После года с небольшим скрупулезных исследований, обработки архивов и боев с редакторами Фабиан наконец признал: воспоминаниям быть. Огберт был рад и сразу же потребовал, чтобы на информационном портале Государственной Канцелярии появилось сообщение о готовящихся к публикации воспоминаниях Содегберга. Консулы встревожились, потребовали ознакомиться с черновиком, и Фабиан угробил еще около месяца на согласования, а то и просто на то, чтобы отстоять свое право представить материал так, а не иначе. И наконец свершилось: презентация мемуаров Аурелиуса Мелха ваан Содегберга.
Она была организована Консулатом, а значит с присущей ему помпезностью. Огберт дал интервью центральному инфоканалу, в котором отозвался неодобрительно об этом желании Консулата перетянуть одеяло на себя. Дармшедт тут же отозвался в интервью тому же инфоканалу, что Содегберг был фигурой, значимой для политической жизни всей республики, а не только Канцелярии, и желание Консулата воздать ему должные почести на государственном уровне вполне объяснимо.
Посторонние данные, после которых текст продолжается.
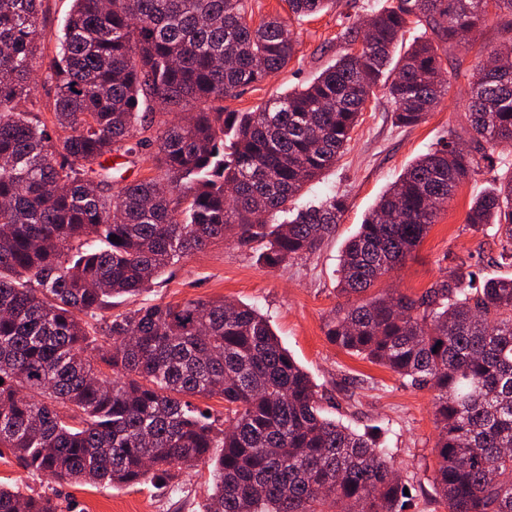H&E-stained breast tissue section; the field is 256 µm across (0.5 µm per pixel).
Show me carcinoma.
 <instances>
[{
  "mask_svg": "<svg viewBox=\"0 0 512 512\" xmlns=\"http://www.w3.org/2000/svg\"><path fill=\"white\" fill-rule=\"evenodd\" d=\"M43 2L0 0V447L32 477L102 488L207 460L206 512H405L378 434L323 415L255 309L196 299L104 312L218 240L259 244L270 269L316 251L345 200L292 202L347 150L369 94L383 86L396 123H422L448 94V50L493 22L505 38L491 56L512 58V0H394L342 31L361 55L254 112H226L224 98L286 67L297 40L278 17L250 24L248 0H73L38 65ZM286 2L297 20L336 5ZM410 29L422 35L400 52ZM36 69L54 88L44 106L31 100ZM466 79L469 150L451 131L383 193L340 256L342 294L401 267L457 187L493 170L486 145L512 140V77L483 66ZM145 100L202 108L156 127ZM144 145L161 175L112 183L108 159ZM466 223L492 225L512 264V171ZM325 335L435 391L433 482L448 512H512V277L481 282L462 262L416 298L338 306ZM193 396L224 399L228 428ZM0 512L60 504L0 484Z\"/></svg>",
  "mask_w": 512,
  "mask_h": 512,
  "instance_id": "carcinoma-1",
  "label": "carcinoma"
}]
</instances>
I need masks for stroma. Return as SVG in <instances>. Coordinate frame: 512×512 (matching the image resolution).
I'll use <instances>...</instances> for the list:
<instances>
[{
    "mask_svg": "<svg viewBox=\"0 0 512 512\" xmlns=\"http://www.w3.org/2000/svg\"><path fill=\"white\" fill-rule=\"evenodd\" d=\"M390 0H337L335 8L315 18L292 21L300 50L288 67L259 84L225 98L228 112H252L269 99L310 83L341 50L343 27L365 23ZM464 79L453 81L441 105L415 127L396 125L383 89L367 101L347 153L295 198L303 207L328 195L344 198L345 211L336 230L320 249L276 269L264 268L257 251L237 242L217 241L170 268L149 290L129 299H114L113 314L156 304L198 298L239 301L268 315L273 331L298 364L318 385L326 416L356 431L376 429L394 458L409 491L406 512H445L433 483L438 431L433 419L432 390L411 386L389 369L349 355L325 336V322L344 298L337 292L338 263L378 197L418 157L449 132L466 125ZM492 174L464 182L441 207L423 242L406 264L383 285L416 297L461 261L482 255V277H510L512 267L493 263L496 240L489 227L465 222L472 197L512 168V143L491 145ZM210 466L198 464L166 481L129 488L58 484L33 479L9 450L0 451V482L25 493L55 494L69 512H204Z\"/></svg>",
    "mask_w": 512,
    "mask_h": 512,
    "instance_id": "1",
    "label": "stroma"
}]
</instances>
Велойч тоже немного пошипел в адрес Огберта; Фабиан от интервью отказался, но пригласил Огберта на ужин и развлек его незатейливыми историйками о болезненно раздутом самолюбии некоторых государственных деятелей.
По забавной иронии судьбы презентация книги совпала с отставкой Армушата и еще пары людей – из тех, связанных с отставкой Альбриха. Но публикация освещалась широко, а отставка Армушата и иже с ним не интересовала практически никого. Оппенгейм сотрясал кулаками, обвиняя и в этом самоуправстве Фабиана; но Фабиан снизошел до семейного ужина с Оппенгеймами – и хоть бы слово было произнесено об этом. Оппенгейм вел себя тише воды, ниже травы: потому что Огберт, о чьем приятельстве с Фабианом не шептался только ленивый, лично курировал проверку Госканцелярии в транспортном совете Магистрата. Армушат, ушедший в отставку не в последнюю очередь из-за этой проверки, предпочитал проводить как можно больше времени за границей, чтобы, если что, остаться там навсегда.
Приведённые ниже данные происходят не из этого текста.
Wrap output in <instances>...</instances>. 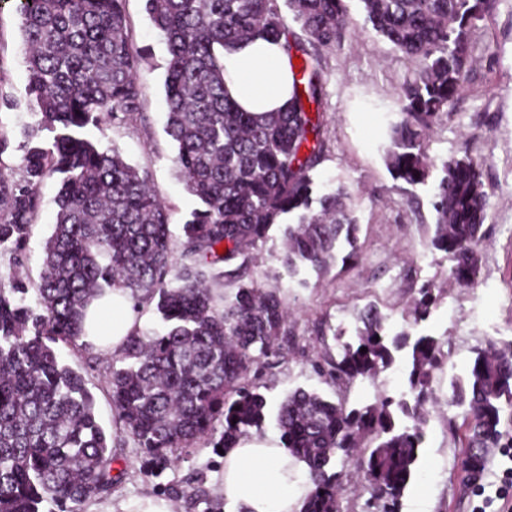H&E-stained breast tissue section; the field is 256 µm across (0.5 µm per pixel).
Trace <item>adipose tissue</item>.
Masks as SVG:
<instances>
[{
	"instance_id": "1",
	"label": "adipose tissue",
	"mask_w": 512,
	"mask_h": 512,
	"mask_svg": "<svg viewBox=\"0 0 512 512\" xmlns=\"http://www.w3.org/2000/svg\"><path fill=\"white\" fill-rule=\"evenodd\" d=\"M224 82L244 110L284 109L290 90L287 57L280 46L256 40L225 55ZM132 306L125 288L95 301L85 314L86 341L103 352L121 350L140 326ZM220 486L233 512H298L310 489L306 464L289 455L276 436L256 433L242 435L225 449Z\"/></svg>"
}]
</instances>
Презентация была чуть ли не событием месяца: на нее жаждали попасть многие и многие люди, те билеты, которые поступили в продажу, были раскуплены в мгновение ока; Консулы и высшие чиновники Госканцелярии воспользовались своим правом приглашать людей не по списку, и гостей набилось, как селедок в бочке. Валерия скучала рядом с Фабианом; он сам просто скучал. Чтобы хотя бы ей скрасить досуг, он познакомил ее со своими знакомыми, занимавшимися разработкой каких-то невероятных проектов и с чувством выполненного долга отправился в свободное плавание.
О, как был удивлен Фабиан, когда к нему подошел Альбрих.
– Читал, удивлен, как ловко ты обыграл мою отставку, даже благодарен, – сказал он. – Хотя сделать из записок этого чокнутого зануды что-то удобочтимое – для этого нужна невероятная ловкость.